══ Entries supplied ══
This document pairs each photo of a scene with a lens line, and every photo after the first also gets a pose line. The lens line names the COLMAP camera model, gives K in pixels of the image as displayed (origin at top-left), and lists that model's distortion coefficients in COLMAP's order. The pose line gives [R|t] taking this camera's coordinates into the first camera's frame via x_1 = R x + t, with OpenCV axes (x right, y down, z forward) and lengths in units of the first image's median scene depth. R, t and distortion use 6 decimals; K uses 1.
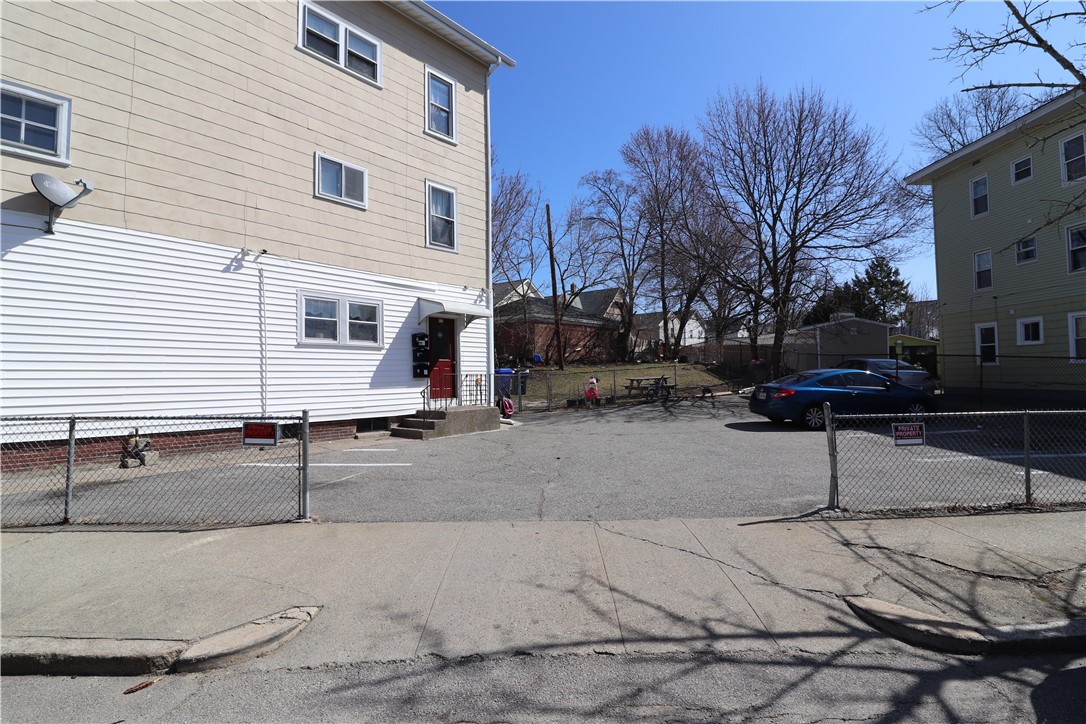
lens RADIAL K [[525.5, 0, 542.2], [0, 525.5, 354.7], [0, 0, 1]] dist [-0.002987, -0.007182]
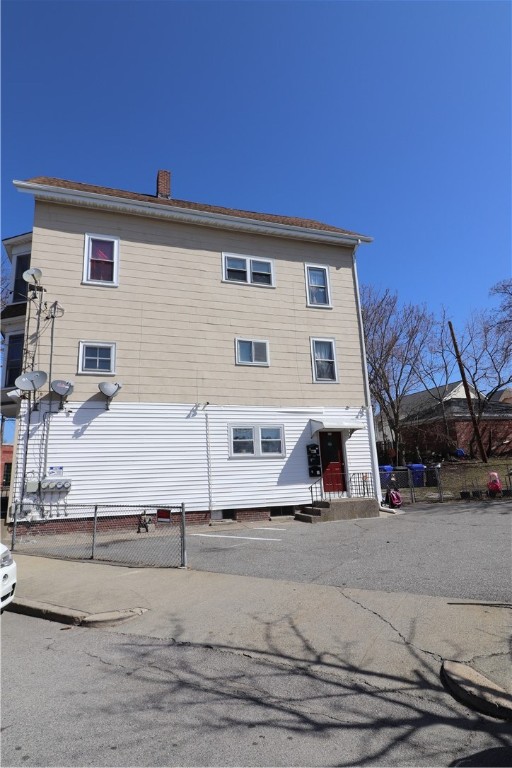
lens RADIAL K [[430.0, 0, 254.6], [0, 430.0, 383.8], [0, 0, 1]] dist [0.000991, -0.007315]
pose [[0.846534, -0.128642, -0.516558, 0.373732], [0.048923, 0.985056, -0.165140, -0.027449], [0.530082, 0.114526, 0.840177, -0.101021]]
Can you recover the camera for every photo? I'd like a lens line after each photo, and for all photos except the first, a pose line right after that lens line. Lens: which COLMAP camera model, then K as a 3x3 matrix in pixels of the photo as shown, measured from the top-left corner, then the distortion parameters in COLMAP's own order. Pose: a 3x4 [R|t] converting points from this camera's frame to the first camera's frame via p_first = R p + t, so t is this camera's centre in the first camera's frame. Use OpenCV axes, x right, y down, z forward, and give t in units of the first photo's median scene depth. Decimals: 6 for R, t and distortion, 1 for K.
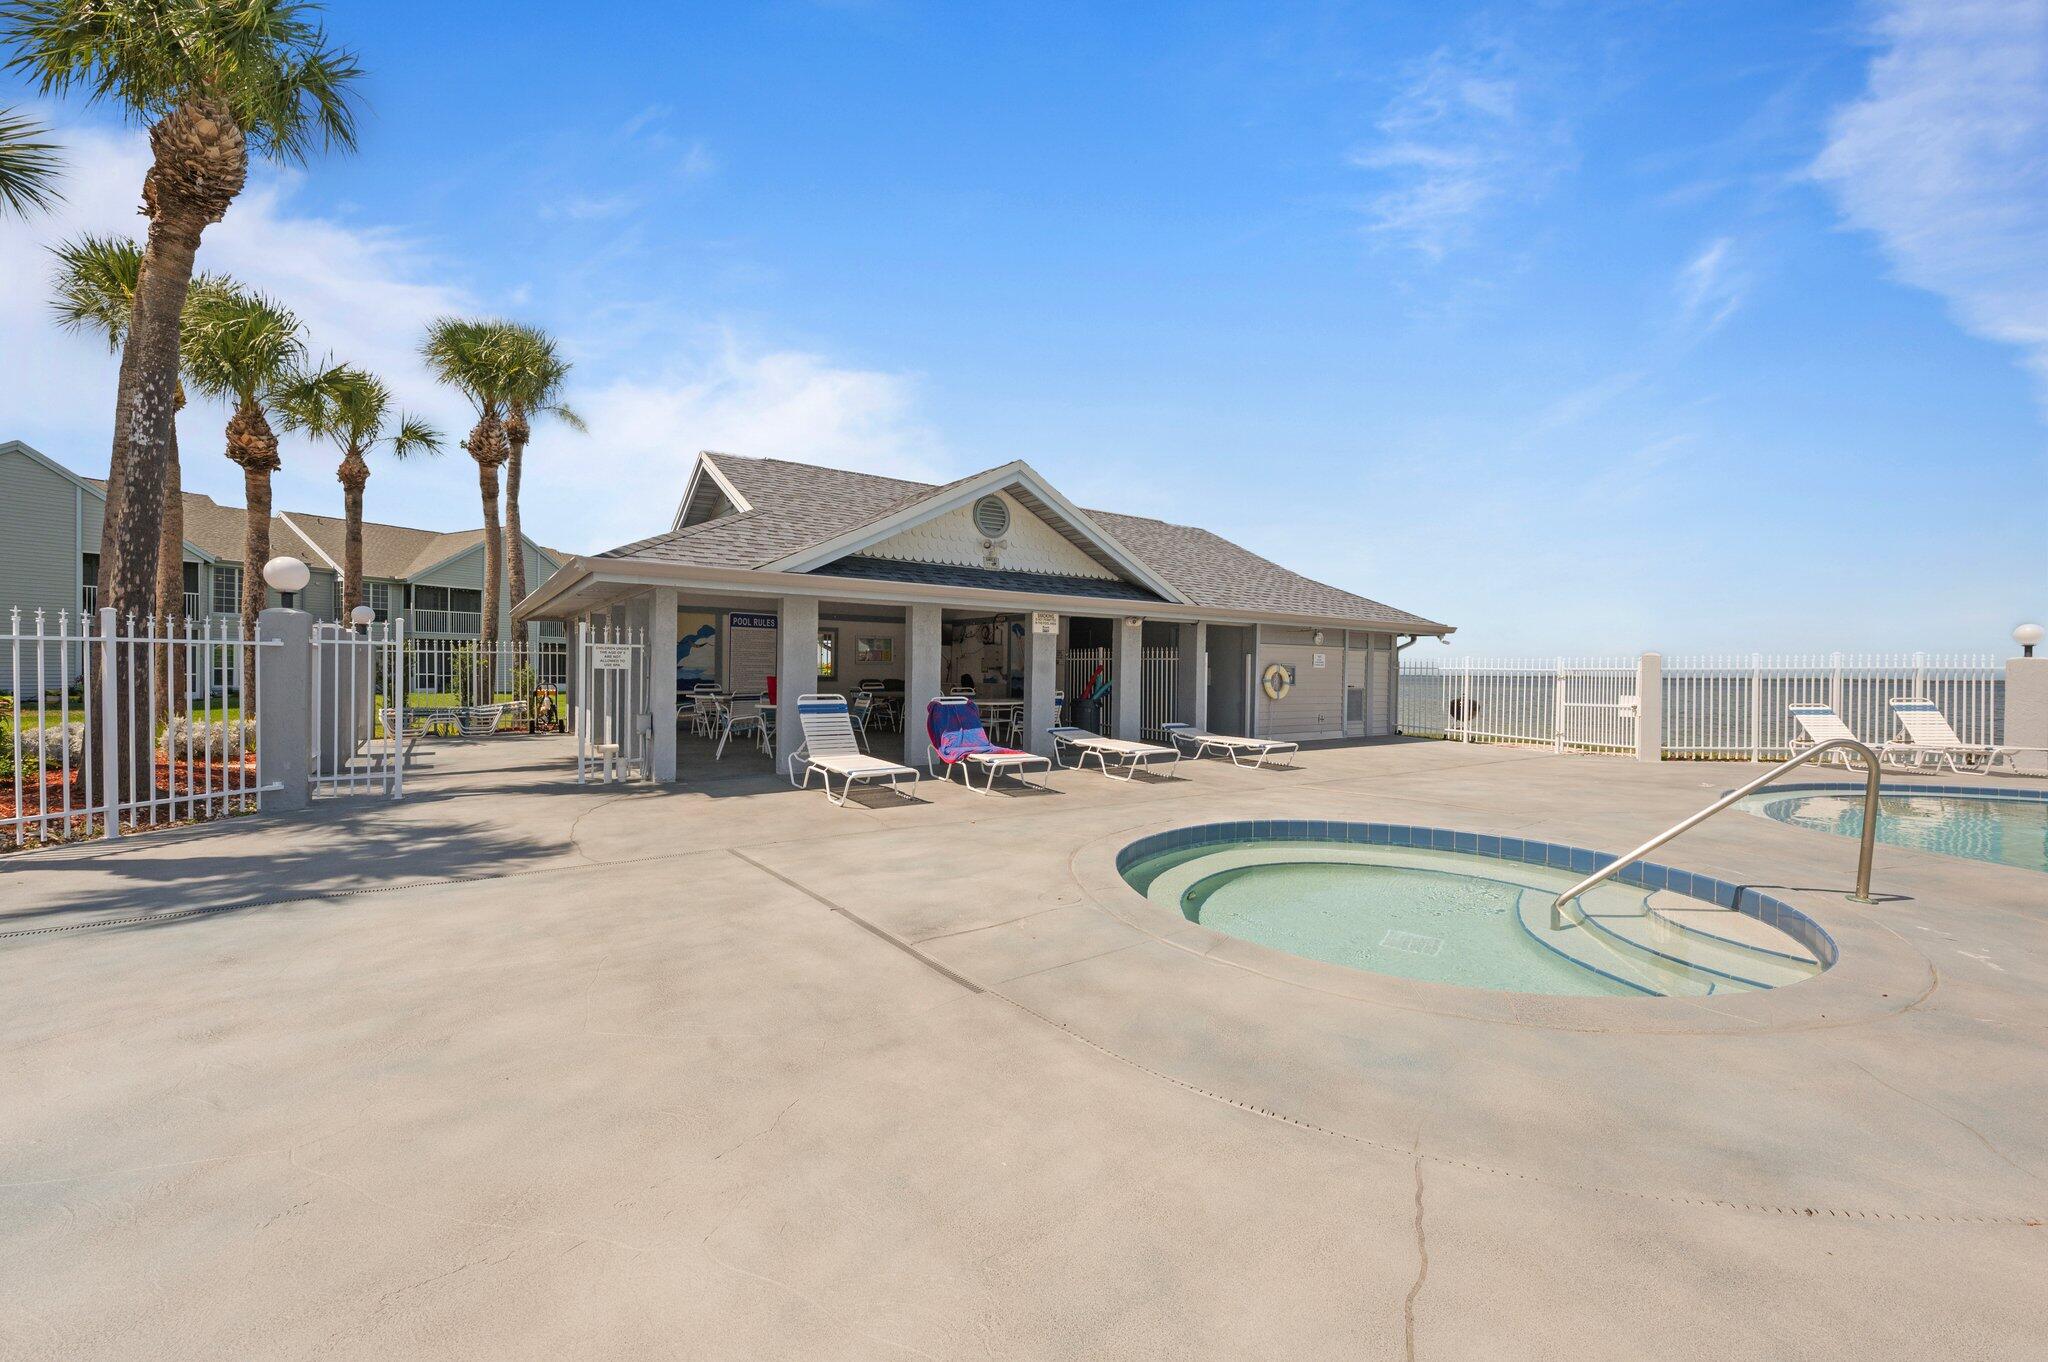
lens RADIAL K [[810.0, 0, 1033.3], [0, 810.0, 659.1], [0, 0, 1]] dist [-0.000138, -0.000313]
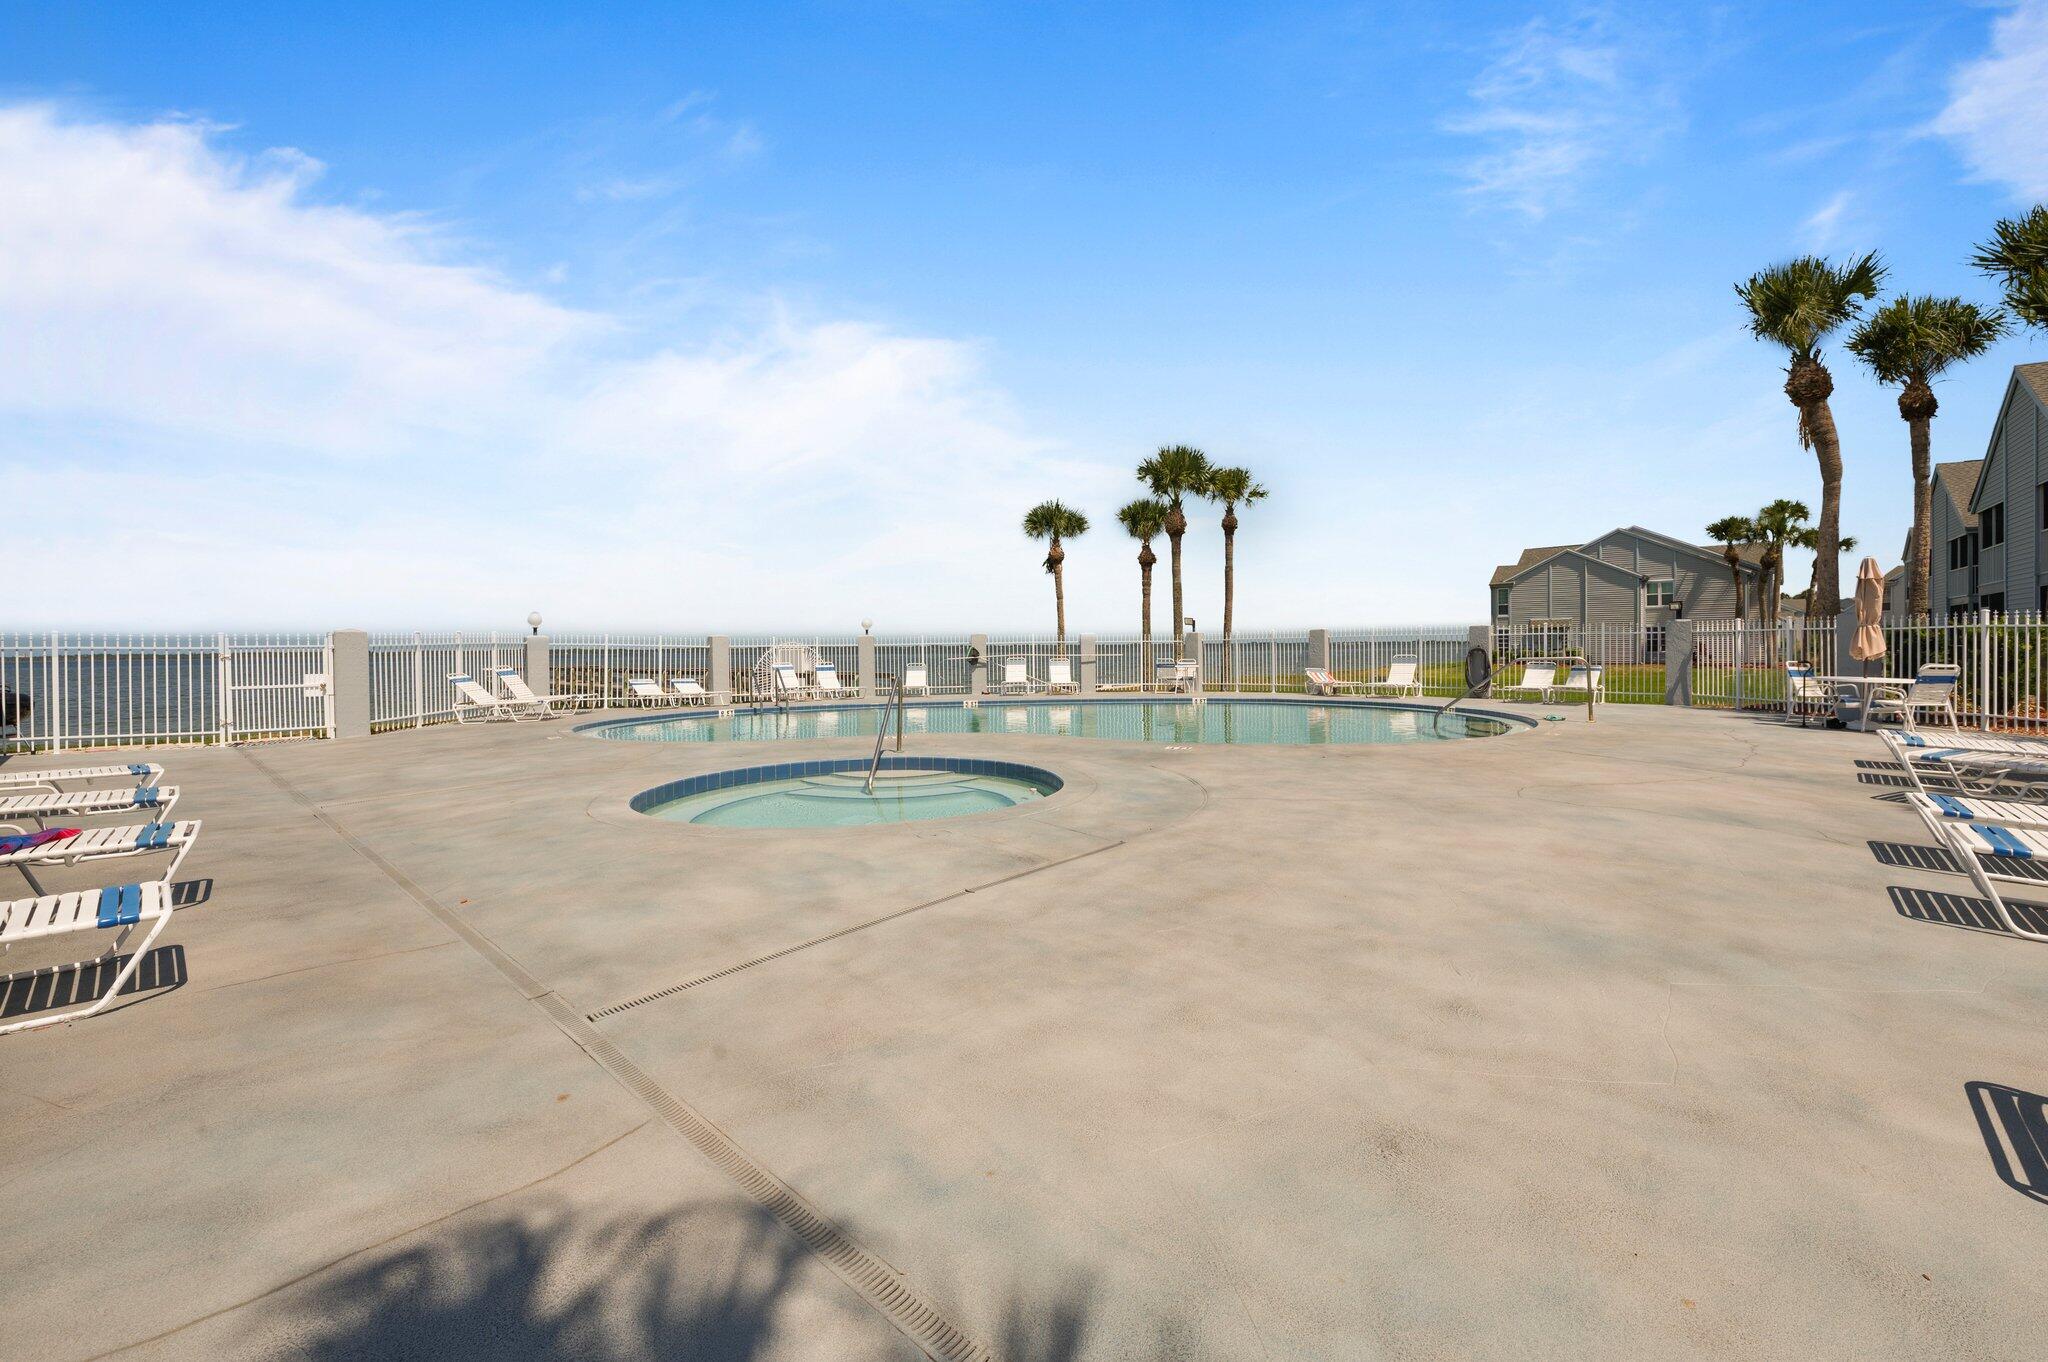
lens RADIAL K [[853.4, 0, 1032.1], [0, 853.4, 666.1], [0, 0, 1]] dist [0.005022, 0.000304]
pose [[-0.199151, -0.035131, 0.979339, -0.413719], [-0.001515, 0.999367, 0.035541, -0.000982], [-0.979968, 0.005594, -0.199078, 0.369125]]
═══
[What the task asks] Pictures are to be left out when the lines from the one containing "Can you recover" through the end of the records above are repeated exactly; no other line is wanted.

[Answer for the task]
Can you recover the camera for every photo? I'd like a lens line after each photo, and for all photos except the first, a pose line right after that lens line. Lens: which COLMAP camera model, then K as a 3x3 matrix in pixels of the photo as shown, measured from the top-left corner, then the distortion parameters in COLMAP's own order. Pose: a 3x4 [R|t] converting points from this camera's frame to the first camera's frame via p_first = R p + t, so t is this camera's centre in the first camera's frame. Use OpenCV axes, x right, y down, z forward, and give t in units of the first photo's median scene depth. Decimals: 6 for R, t and distortion, 1 for K.
lens RADIAL K [[810.0, 0, 1033.3], [0, 810.0, 659.1], [0, 0, 1]] dist [-0.000138, -0.000313]
lens RADIAL K [[853.4, 0, 1032.1], [0, 853.4, 666.1], [0, 0, 1]] dist [0.005022, 0.000304]
pose [[-0.199151, -0.035131, 0.979339, -0.413719], [-0.001515, 0.999367, 0.035541, -0.000982], [-0.979968, 0.005594, -0.199078, 0.369125]]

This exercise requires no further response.